Als Rosalind Picard, Professorin am Massachusetts Institute of Technology (MIT), 1995 in einem wissenschaftlichen Aufsatz jedoch erstmals vorschlug, die Messung, Modellierung und Berechnung von Emotionen in die Informatik mit einzubeziehen, wurde sie von ihren Kollegen schlichtweg ausgelacht. Heute, rund 15 Jahre später, gilt die Forschung zum "Affective Computing" nicht mehr als exotisches Steckenpferd, sondern steht an vorderster Front der Mensch-Maschine-Kommunikation. So entwickelt das MIT Senselab beispielsweise gemeinsam mit Audi einen "Affective Intelligent Driving Assistant" (Aida) – ein Fahrerassistenzsystem, das die Gefühle des Fahrers interpretieren und in der Kommunikation berücksichtigen soll. Der Prototyp des künstlichen Beifahrers sieht aus wie eine lebendig gewordene Schreibtischlampe: Der Kopf sitzt auf einem verfahrbaren Ständer und zeigt ein animiertes Comic-Gesicht, das je nach Situation lächelt, zweifelt, traurig oder streng blickt.
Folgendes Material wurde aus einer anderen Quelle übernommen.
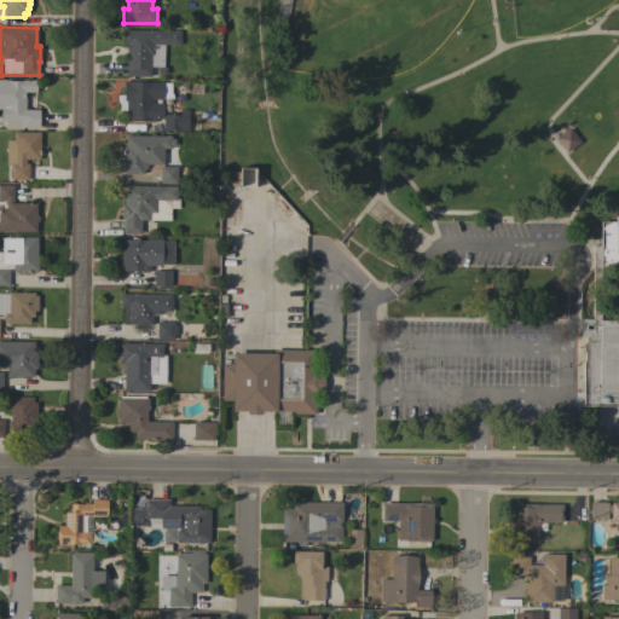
[(180,30),(180,45),(163,45),(163,68),(166,68),(166,74),(157,74),(157,68),(157,67),(150,67),(150,76),(126,76),(126,44),(123,44),(123,30),(180,30)]
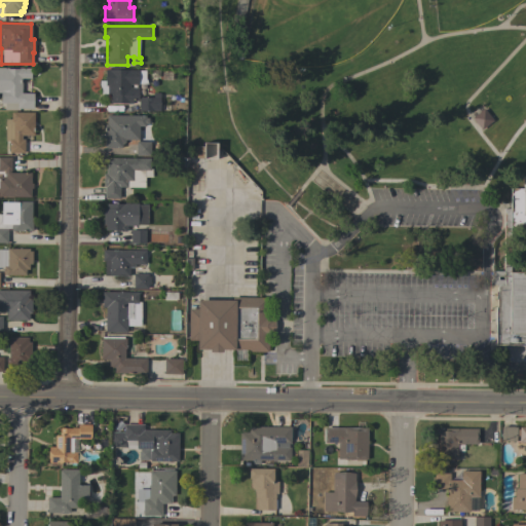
[(0,68),(7,68),(7,69),(19,69),(19,68),(30,68),(30,78),(21,78),(21,92),(33,92),(33,109),(5,108),(5,103),(0,103),(0,68)]
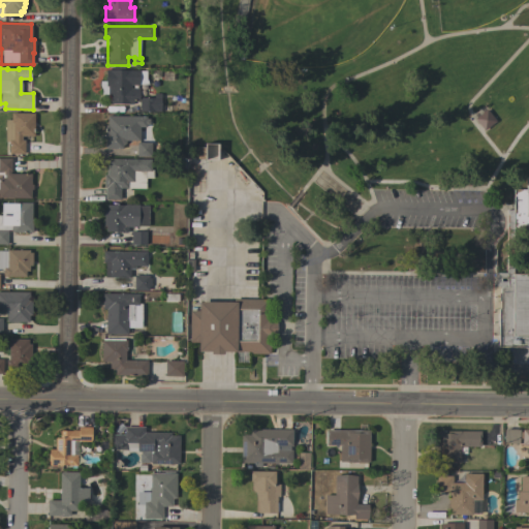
[(138,70),(138,85),(137,85),(137,88),(138,88),(138,100),(132,100),(132,104),(110,103),(110,95),(106,95),(106,94),(101,94),(101,91),(99,86),(99,81),(105,81),(105,69),(138,70)]
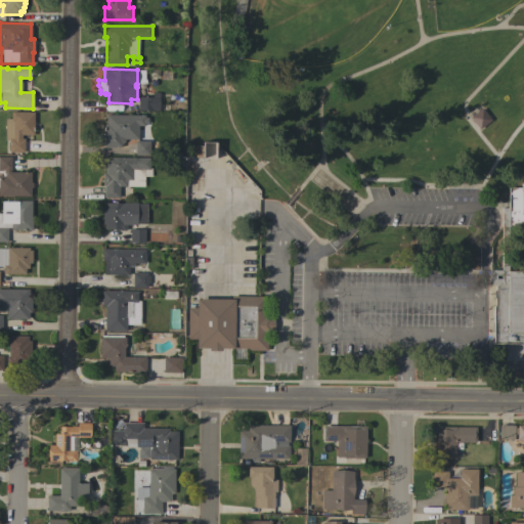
[(137,96),(153,96),(153,92),(159,92),(159,111),(137,111),(137,96)]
Ob derlei hochgradig stilisierte emotionale Ausdrücke jedoch dauerhaft von Menschen akzeptiert werden, ist noch nicht erwiesen. Hiroshi Ishiguro, Professor für Robotik an der Osaka University und Abteilungsleiter am Advanced Telecommunications Research Institute in Kansai Science City, will das herausfinden. Er experimentiert seit Jahren mit sogenannten Geminoiden: menschenähnlichen Robotern, die per Kamera, Mikrofon und Datenleitung von einem Operateur gesteuert werden. Werde solch eine ferngelenkte Puppe von einem anderen Menschen als lebendiges Wesen wahrgenommen, entstünde eine Telepräsenz des Operateurs, erklärt Ishiguro. Der Mensch habe nicht mehr das Gefühl, mit einem Roboter zu sprechen, sondern er spüre gewissermaßen die Anwesenheit des entfernten Operateurs. Umgekehrt habe auch der Operateur den beinah körperlichen Eindruck, vor Ort zu sein. "Einmal hat jemand bei einem solchen Experiment seine Hand auf die Wange des Roboters gelegt", erzählt Ishiguro. "Und ich hatte das Gefühl, diese Hand zu spüren. So etwas können Sie mit einer Videokonferenz nicht machen."